In den Laboren des Journalismus

In den Laboren des Journalismus

von Ulrike Langer und Alexander von Streit und Stephan Weichert
10. Mai 2012

Wer mit Emily Bell sprechen will, findet sie im hintersten Winkel der Journalismus-Fakultät an der New Yorker Columbia Universität. Vor zwei Jahren verließ die damalige Digitalchefin des britischen "Guardian" London, um das neue Tow Center for Digital Journalism an der ältesten und traditionsreichsten Journalismus-Fakultät der USA zu leiten.

Sie tauschte ihren Arbeitsplatz in einer der modernsten Redaktionen der Welt gegen ein winziges schmuckloses Büro, in dem nichts darauf hindeutet, dass hier Journalismus der Zukunft erfunden wird.

Aber die Professorin kann sich kaum etwas Spannenderes vorstellen. "New York ist momentan ein einzigartiger Ort für Journalismus. Hier werden Innovationen angestoßen und umgesetzt. All das geschieht viel eher in lebendigen Netzwerken als in festgefahrenen Institutionen."

Bell forscht und experimentiert, wie junge Journalisten ausgebildet werden sollten, um eine Chance auf dem sich rasant verändernden Medienmarkt zu haben. Das sei durchaus vergleichbar mit ihrem Job vor zehn Jahren, sagt sie, als sie in der Frühphase des World Wide Web die Seite des "Guardian" aufbaute.

Datenjournalisten mit Hochschulbildung

Was am Tow Center erforscht wird, soll in der journalistischen Praxis angewandt werden, betont Bell. Seit Beginn des Studienjahres erhalten die ersten Datenjournalisten an der Columbia Journalism School eine Hochschulausbildung. 2014 werden die ersten 15 Absolventen mit einem doppelten Abschluss als Journalisten und Software-Ingenieure die Uni verlassen - wahrscheinlich als gefragte Experten. Das neue Programm hat auch bei vielen traditionellen Journalismus-Studenten Interesse geweckt, mit Daten umgehen zu können. Schließlich könnte das ihre Karrieren beflügeln, denn die weltweit verfügbaren Datenmengen werden immer größer, die daraus resultierenden Fragestellungen immer komplexer. Die Medien brauchen Spezialisten, die all das interessant, sinnvoll und verständlich aufbereiten können.

Innovationen © Christiane Strauss width=
Die "New York Times" stellt zum Beispiel in einigen ihrer Ressorts bevorzugt Redakteure an, die Programmierkenntnisse haben. Sie übersetzen komplizierte Zusammenhänge in intuitiv erfassbare interaktive Grafiken und machen die Geschichten hinter großen Datenmengen sichtbar. So haben Datenjournalisten bei der "Times" etwa einen Webrechner gebaut, in den New Yorker ihre persönlichen Lebensumstände eingeben können und anschließend aus den Resultaten erkennen, ob sie eine Wohnung lieber kaufen oder mieten sollten.

Offene Daten

"Daten sind nicht mehr nur Teil der Recherche. Journalisten geben der Öffentlichkeit den Zugang zu ihren Rohdaten, damit sie ihre eigenen Geschichten darin finden können", sagt Aron Pilhofer, Leiter der Abteilung Interactive News bei der "New York Times". Wie das funktioniert, lehrt der Datenjournalist an der Columbia University. Außerdem tauscht er sich mit anderen Journalisten und Programmierern bei den Treffen der sogenannten Hacks/Hackers aus - eine Gruppierung, die Pilhofer 2009 mitgründete und die es mittlerweile in mehreren Ländern gibt. Genau diese lebendigen journalistischen Netzwerke faszinieren Bell in New York.

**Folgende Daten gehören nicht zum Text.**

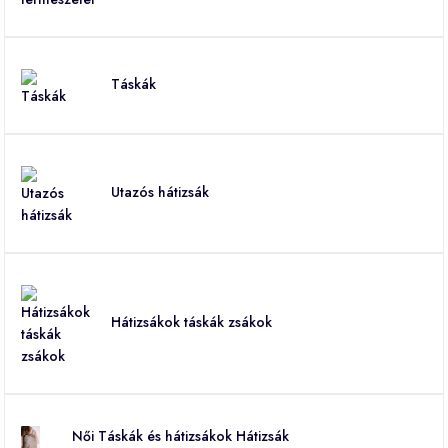
Táskák
Utazós hátizsák
Hátizsákok táskák zsákok
Női Táskák és hátizsákok Hátizsák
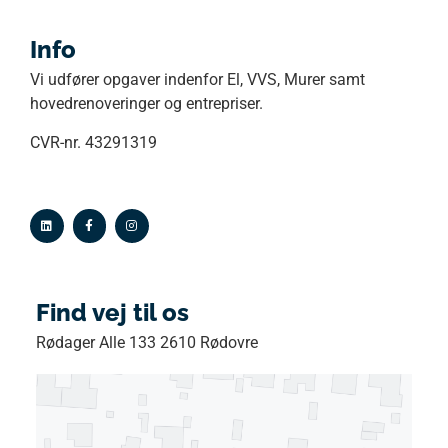
Info
Vi udfører opgaver indenfor El, VVS, Murer samt
hovedrenoveringer og entrepriser.
CVR-nr. 43291319
Find vej til os
Rødager Alle 133 2610 Rødovre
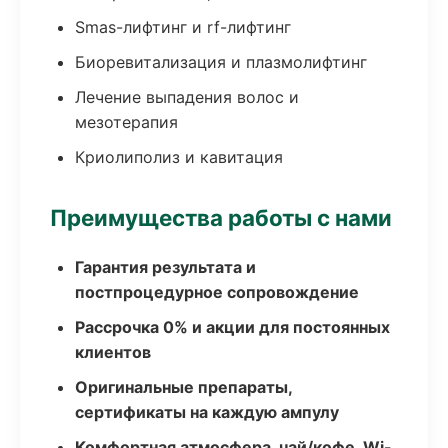
Smas-лифтинг и rf-лифтинг
Биоревитализация и плазмолифтинг
Лечение выпадения волос и
мезотерапия
Криолиполиз и кавитация
Преимущества работы с нами
Гарантия результата и
постпроцедурное сопровождение
Рассрочка 0% и акции для постоянных
клиентов
Оригинальные препараты,
сертификаты на каждую ампулу
Комфортная атмосфера, чай/кофе, Wi-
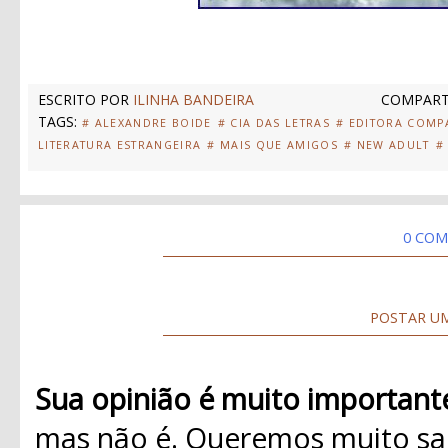
ESCRITO POR
ILINHA BANDEIRA
COMPART
TAGS:
# ALEXANDRE BOIDE
# CIA DAS LETRAS
# EDITORA COMP
LITERATURA ESTRANGEIRA
# MAIS QUE AMIGOS
# NEW ADULT
#
0 COM
POSTAR U
Sua opinião é muito important
mas não é. Queremos muito sab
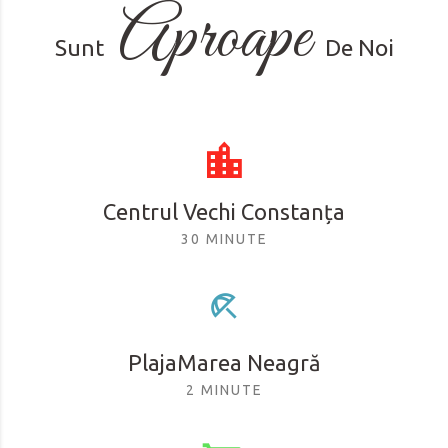
Aproape
Sunt
De Noi
Centrul Vechi Constanța
30 MINUTE
PlajaMarea Neagră
2 MINUTE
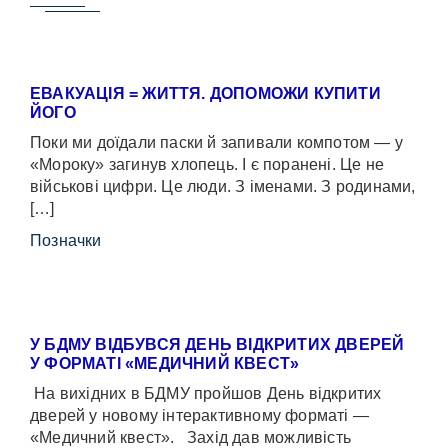
ЕВАКУАЦІЯ = ЖИТТЯ. ДОПОМОЖИ КУПИТИ
ЙОГО
Поки ми доїдали паски й запивали компотом — у
«Мороку» загинув хлопець. І є поранені. Це не
військові цифри. Це люди. З іменами. З родинами,
[…]
Позначки
У БДМУ ВІДБУВСЯ ДЕНЬ ВІДКРИТИХ ДВЕРЕЙ
У ФОРМАТІ «МЕДИЧНИЙ КВЕСТ»
На вихідних в БДМУ пройшов День відкритих
дверей у новому інтерактивному форматі —
«Медичний квест». Захід дав можливість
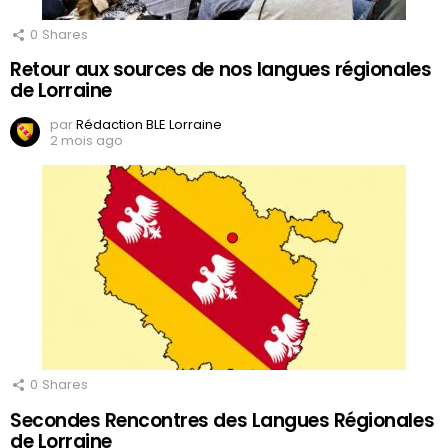
0
Shares
Retour aux sources de nos langues régionales
de Lorraine
par
Rédaction BLE Lorraine
2 mois ago
0
Shares
Secondes Rencontres des Langues Régionales
de Lorraine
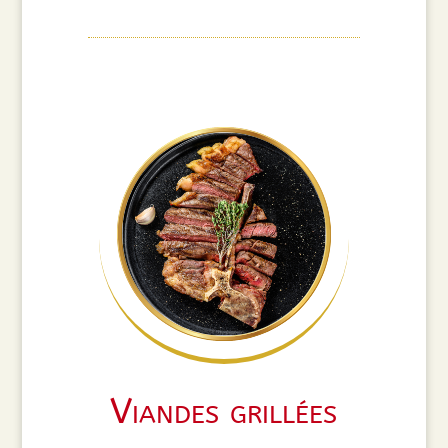
Viandes grillées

Beim "Guardian" wird das Prinzip der offenen Daten seit 2009 praktiziert. Damals stellte die britische Zeitung eine knappe halbe Million Dokumente zum Spesenskandal der britischen Unterhausabgeordneten ins Netz und dokumentierte mit Nutzerhilfe, welche Parlamentarier Steuergeld zweckentfremdet hatten. Im November 2011 rief der "Guardian" seine Nutzer dazu auf, mithilfe bereitgestellter Datensätze Panikwellen an den internationalen Finanzmärkten möglichst anschaulich zu visualisieren. Bei "Zeit Online" gewann 2011 eine interaktive Visualisierung zur Vorratsdatenspeicherung anhand der Handydaten des Grünen-Politikers Malte Spitz mehrere Preise.